B2 The Daily of Geopolitical Europe. News. Files. Reflections. Reports

News BlogEconomy Euro zoneEuropean history

When the Euro was saved by … a Briton

Ken Clarke, the man who saved the EMS, according to JC Juncker (Here with Commissioner Viviane Reding and the Pole Igor Dzialuk during a Justice Council, November 2011, credit: CUE / Archives B2)
Ken Clarke, the man who saved the EMS, according to JC Juncker (Here with Commissioner Viviane Reding and the Pole Igor Dzialuk during a Justice Council, November 2011, credit: CUE / Archives B2)

(B2) It was Jean-Claude Juncker himself who recounted it during his visit to Paris, for the 20th anniversary of the Delors Institute. It was in the summer of 1993, at the time of the European monetary system when Europe was (already) in crisis. A piece of forgotten European history... The current President of the European Commission was then Minister of Finance of the Grand Duchy.

The atmosphere is then not festive. Speculation rages. Germany, in the midst of reunification, refuses to intervene further. France - it was then Prime Minister Edouard Balladur, who was in charge - proposed the exclusion of Germany. The Italian lira already left the EMS in September 1992. The explosion of the EMS seems close...

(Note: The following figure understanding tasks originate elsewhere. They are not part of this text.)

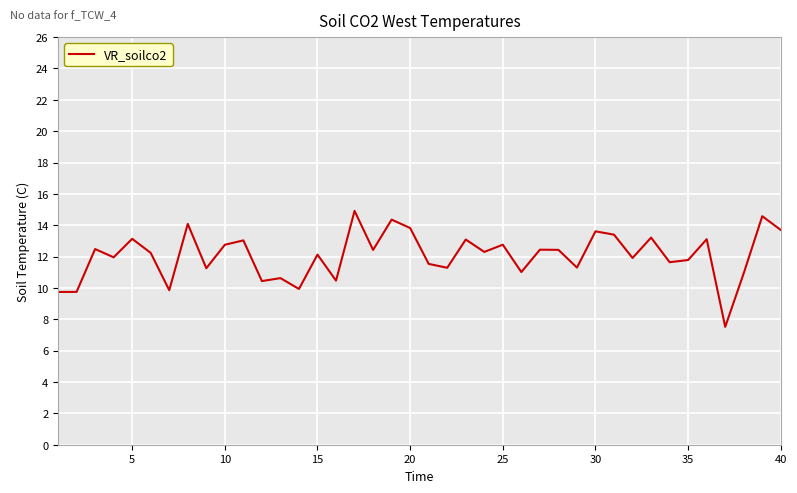

What is the maximum value shown in the chart?

14.9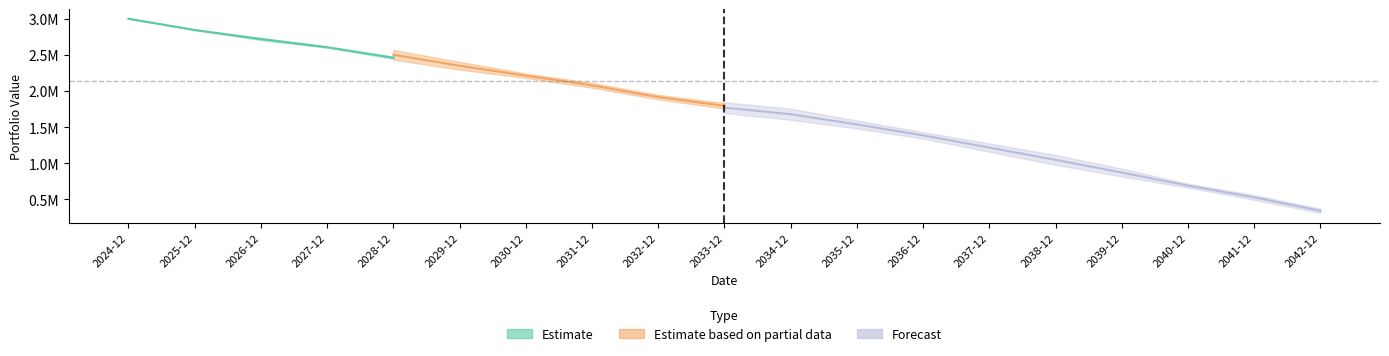

The Carteira - 3 series shows 2242998.8 at 2030-12-31. True or false?

True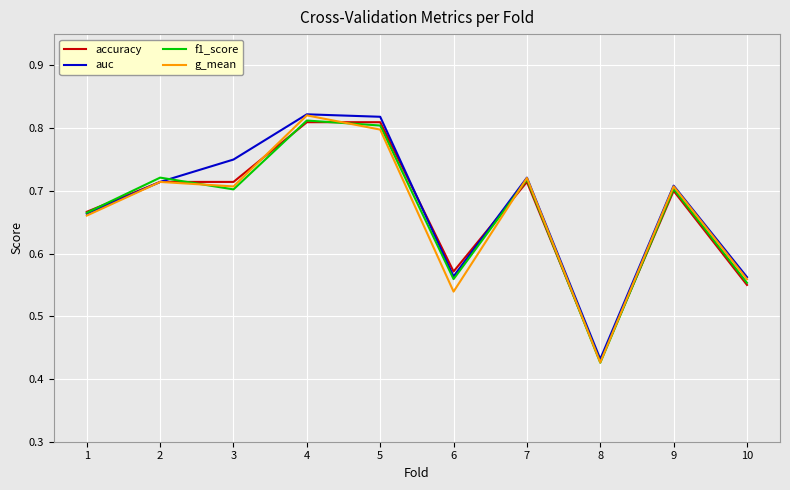

Is the value of f1_score at 6 greater than the value of accuracy at 2?

No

When the EMS almost exploded

“I lived through this period when we were locked into the European monetary system, when every third Sunday the finance ministers had to travel to Brussels to carry out realignments, to review from top to bottom the economic realities which made evening in the morning the productions in one country became too expensive and the other productions taking advantage of competitive devaluations, that is to say devaluations against the others, went better.

The Euro Revolution

"All of this was put to an end thanks to the creation of the single currency, which in fact owes its creation to Jacques Delors, since he chaired the Delors group in '88, who chaired a committee made up of governors in particular and he convinced this difficult troop of the necessity and justification of the single currency. »

When Berlin and The Hague wanted to leave the EMS

“Germany and the Netherlands wanted to leave the European monetary system. [As] a Luxembourgish, small finance minister, I was in a bit of a bind because the Luxembourgish fundamentals were much better than those of Germany and the Netherlands. We [however] could not really leave the European monetary system because we had no money, since we had the Belgian franc. If Luxembourg had left the European monetary system with the Germans and the Dutch, the Belgian franc would have fallen to minus 30-40% the next day. »

When London saves the Euro

It was actually a British finance minister who saved the euro. The Twelve were then gathered in Brussels, to realign the different currencies... It was the day after the death of King Baudouin. Juncker was then Minister of Finance of the Grand Duchy.

“[We] met in Brussels the day after the death of King Baudouin, to realign the different currencies. (...) Kenneth Clarke [then] Chancellor of the Exchequer, took the floor and said: "The UK has an opt-out and we won't adopt the single currency, but we will one day, and I would like my grandchildren to be able to pay in euros", which was not yet called like that, "but if you let the Germans and the Dutch leave the European monetary system to put you under French command, you will never have the single currency and as I want my grandchildren to have the single currency, you do not have the right to do what you're concocting"."

(NGV)

Nicolas Gros Verheyde

Chief editor of the B2 site. Graduated in European law from the University of Paris I Pantheon Sorbonne and listener to the 65th session of the IHEDN (Institut des Hautes Etudes de la Défense Nationale. Journalist since 1989, founded B2 - Bruxelles2 in 2008. EU/NATO correspondent in Brussels for Sud-Ouest (previously West-France and France-Soir).